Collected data
· · ·

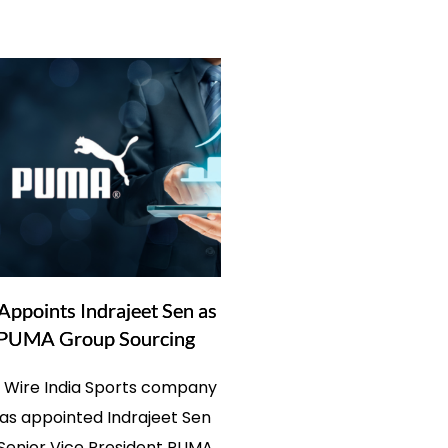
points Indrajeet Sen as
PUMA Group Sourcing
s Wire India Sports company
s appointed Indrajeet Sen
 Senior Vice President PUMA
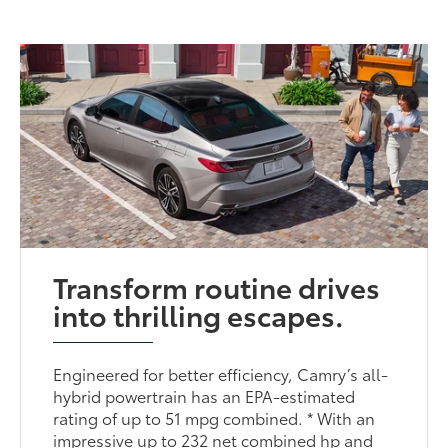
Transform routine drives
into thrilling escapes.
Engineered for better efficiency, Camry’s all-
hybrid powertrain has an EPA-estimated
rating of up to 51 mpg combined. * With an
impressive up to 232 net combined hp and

· · ·

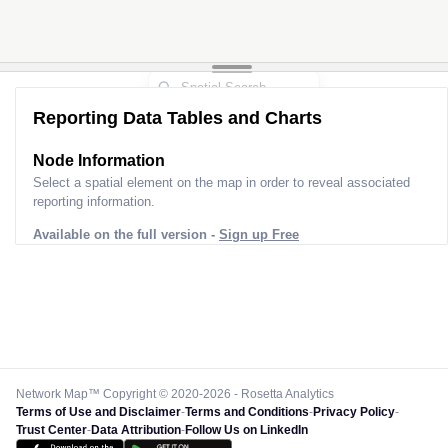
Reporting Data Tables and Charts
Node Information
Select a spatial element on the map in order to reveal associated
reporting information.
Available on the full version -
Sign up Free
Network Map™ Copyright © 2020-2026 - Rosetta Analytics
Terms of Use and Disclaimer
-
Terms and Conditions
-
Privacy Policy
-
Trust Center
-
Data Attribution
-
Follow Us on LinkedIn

· · ·

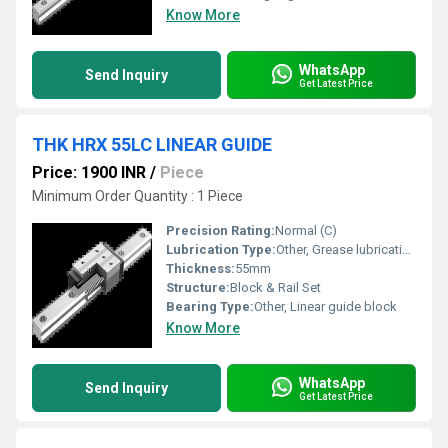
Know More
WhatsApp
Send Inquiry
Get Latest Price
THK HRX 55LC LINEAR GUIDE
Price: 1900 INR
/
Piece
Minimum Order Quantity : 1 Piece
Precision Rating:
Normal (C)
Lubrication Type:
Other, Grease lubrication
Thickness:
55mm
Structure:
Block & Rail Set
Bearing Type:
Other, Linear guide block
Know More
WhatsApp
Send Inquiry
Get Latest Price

· · ·

EXERCISE DESCRIPTION => Apply a filter for "Indrajeet" to the entries and show each line that passes.

RESPONSE TO THIS TASK =>
points Indrajeet Sen as
s appointed Indrajeet Sen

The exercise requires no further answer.